Hoe? met d’oproerling, die ons allen dorst bestrijden,
te treuren, schaamt ge u niet? Gij stort u-zelv’ in ’t leed,
verblinde!

VULCAAN.
                    Neen! zijn lot, zoo hartverscheurend wreed,
ontzeg ’k mijn deernis niet, schoon ’k even veel mocht wagen?

DE WRAAKGODIN.
Een muiter is zijn straf!
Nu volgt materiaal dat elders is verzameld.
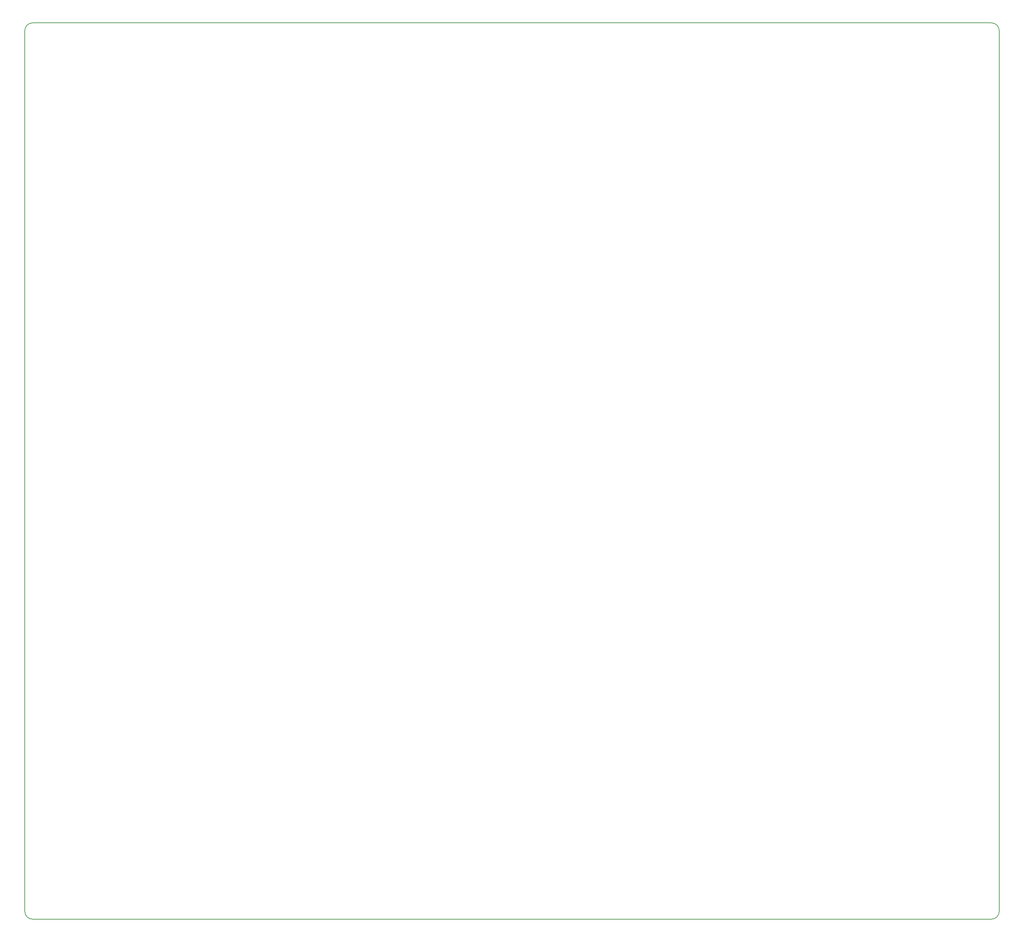
<source format=gko>
%FSLAX25Y25*%
%MOIN*%
G70*
G01*
G75*
G04 Layer_Color=16711935*
%ADD10R,0.04724X0.13386*%
%ADD11R,0.03543X0.02362*%
%ADD12R,0.02362X0.03543*%
%ADD13R,0.05315X0.01772*%
%ADD14R,0.06693X0.07874*%
%ADD15R,0.11024X0.04921*%
%ADD16R,0.01378X0.02165*%
%ADD17R,0.09252X0.20079*%
%ADD18R,0.06693X0.09843*%
%ADD19R,0.03543X0.07087*%
%ADD20R,0.07087X0.03543*%
%ADD21R,0.15354X0.24410*%
%ADD22R,0.12992X0.17323*%
%ADD23R,0.07087X0.15354*%
%ADD24R,0.05118X0.21654*%
%ADD25C,0.00100*%
%ADD26C,0.00591*%
%ADD27C,0.01772*%
%ADD28R,0.03740X0.03150*%
%ADD29C,0.07874*%
%ADD30O,0.15748X0.29134*%
%ADD31C,0.15748*%
%ADD32C,0.23622*%
%ADD33C,0.00984*%
%ADD34C,0.00787*%
%ADD35R,0.10630X0.04528*%
%ADD36R,0.00984X0.01772*%
%ADD37R,0.05118X0.13780*%
%ADD38R,0.03937X0.02756*%
%ADD39R,0.02756X0.03937*%
%ADD40R,0.05709X0.02165*%
%ADD41R,0.07087X0.08268*%
%ADD42R,0.11417X0.05315*%
%ADD43R,0.01772X0.02559*%
%ADD44R,0.09646X0.20472*%
%ADD45R,0.07087X0.10236*%
%ADD46R,0.03937X0.07480*%
%ADD47R,0.07480X0.03937*%
%ADD48R,0.15748X0.24803*%
%ADD49R,0.13386X0.17716*%
%ADD50R,0.07480X0.15748*%
%ADD51R,0.05512X0.22047*%
%ADD52C,0.08268*%
%ADD53O,0.16142X0.29528*%
%ADD54C,0.16142*%
%ADD55C,0.24016*%
D34*
X-484252Y452756D02*
G03*
X-492126Y444882I0J-7874D01*
G01*
Y-444882D02*
G03*
X-484252Y-452756I7874J0D01*
G01*
X484252D02*
G03*
X492126Y-444882I0J7874D01*
G01*
Y444882D02*
G03*
X484252Y452756I-7874J0D01*
G01*
X-492126Y-444882D02*
Y444882D01*
X-484252Y-452756D02*
X433071D01*
X484252D01*
X492126Y-444882D02*
Y444882D01*
X-484252Y452756D02*
X484252D01*
M02*

</source>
Geeft u dit stof van klagen?
Klem eer des booswichts voet wat naauwer in zijn ring,
dat hy zich niet op eens uit onze handen wring’
en wy onze achtloosheid niet boeten met de woede
van Jupiter, wien niets Prometheus straf vergoedde!

VULCAAN.
Zwijg, wreede, zwijg in ’t eind! Uw vreesselijk gelaat
verraadt genoeg dat hart, niet slaande dan voor haat.

DE WRAAKGODIN.
Lust het u laf te zijn, ik gun u dit genoegen!
’k Verkies niet by zijn straf die van my-zelf te voegen.

VULCAAN.
Neen! langer wedersta ’k dit aaklig schouwspel niet.
      (Hy vertrekt.)

DE WRAAKGODIN, tot Prometheus.
Waar is uw trotschheid thands, vermetele? Gy ziet
wat heerlijk lot hem wacht, die ’t hemelrijk ontwijden.
en voor des aardrijks heil Jupyn zelf durft bestrijden.
Hoog klonk in vroeger tijd de roem van uw verstand:
aan kloeken raad was zelfs de klank uws naams verwant.
En kost ge niet voorzien dat dit uw lot zou wezen?
Of had uw stout ontwerp geen tegenstand te vreezen?
Gy hebt uw faam verbeurd, zoo gy geen middel weet,
de boei te ontkomen, die ge-uzelven hebt gesmeed.